MN: So you stayed in Honolulu for one night before going to Kauai with your, to be with your Yabiku grandparents. Now, on Kauai, were there a lot of Okinawans in the community?

AT: Yes, I think so. Yeah, our neighbor, there were a few, but yes, they did, because while I was there, was that the time... it might have been there. I remember dancing at some Okinawa shimnenkai.

MN: But not at that time.

AT: It might have been at that time, yeah. So that... of course, I had just came in, my grandmother, father was excited that I knew dancing, so was, yeah, someplace that I danced just to show them.

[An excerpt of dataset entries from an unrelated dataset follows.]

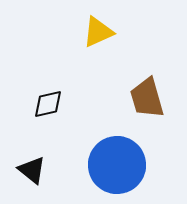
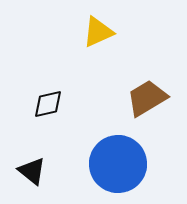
brown trapezoid: rotated 75 degrees clockwise
blue circle: moved 1 px right, 1 px up
black triangle: moved 1 px down
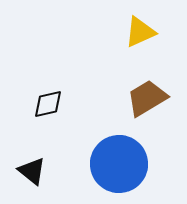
yellow triangle: moved 42 px right
blue circle: moved 1 px right
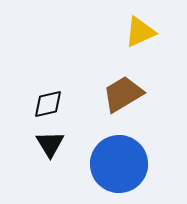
brown trapezoid: moved 24 px left, 4 px up
black triangle: moved 18 px right, 27 px up; rotated 20 degrees clockwise
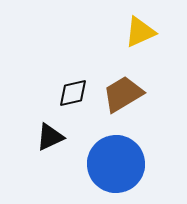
black diamond: moved 25 px right, 11 px up
black triangle: moved 7 px up; rotated 36 degrees clockwise
blue circle: moved 3 px left
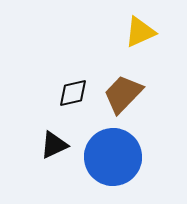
brown trapezoid: rotated 15 degrees counterclockwise
black triangle: moved 4 px right, 8 px down
blue circle: moved 3 px left, 7 px up
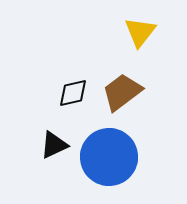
yellow triangle: rotated 28 degrees counterclockwise
brown trapezoid: moved 1 px left, 2 px up; rotated 9 degrees clockwise
blue circle: moved 4 px left
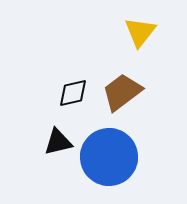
black triangle: moved 4 px right, 3 px up; rotated 12 degrees clockwise
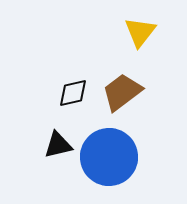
black triangle: moved 3 px down
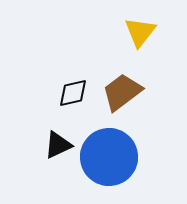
black triangle: rotated 12 degrees counterclockwise
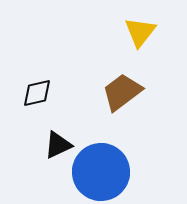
black diamond: moved 36 px left
blue circle: moved 8 px left, 15 px down
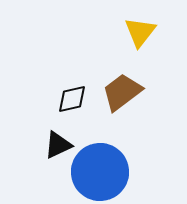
black diamond: moved 35 px right, 6 px down
blue circle: moved 1 px left
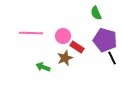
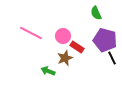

So maybe it wasn't shinnenkai, maybe it was just a family gathering there.

MN: What was the dominant prefecture?

AT: I would think it's Hiroshima. Because at school when I was going there, there were Japanese kids, I mean, knew that I was, I had just come from Japan, and they tried to speak to me little Japanese, and I couldn't really understand them. So I went home and I asked my aunt and she said, "Okay, this is what that means." So I said, "Why is it different?" She said because they were mostly Hiroshima dialect. So I think in Hawaii there's, lot of Japanese are from Hiroshima. Hiroshima was dominant.

MN: Now, when you were living in Kauai, what did you feel about having come to Kauai?

AT: Oh, they have electricity. [Laughs] The stove, you don't have to use the wood to cook, and you have a bath, you can take a bath every day. Those daily, just routine was very special to me.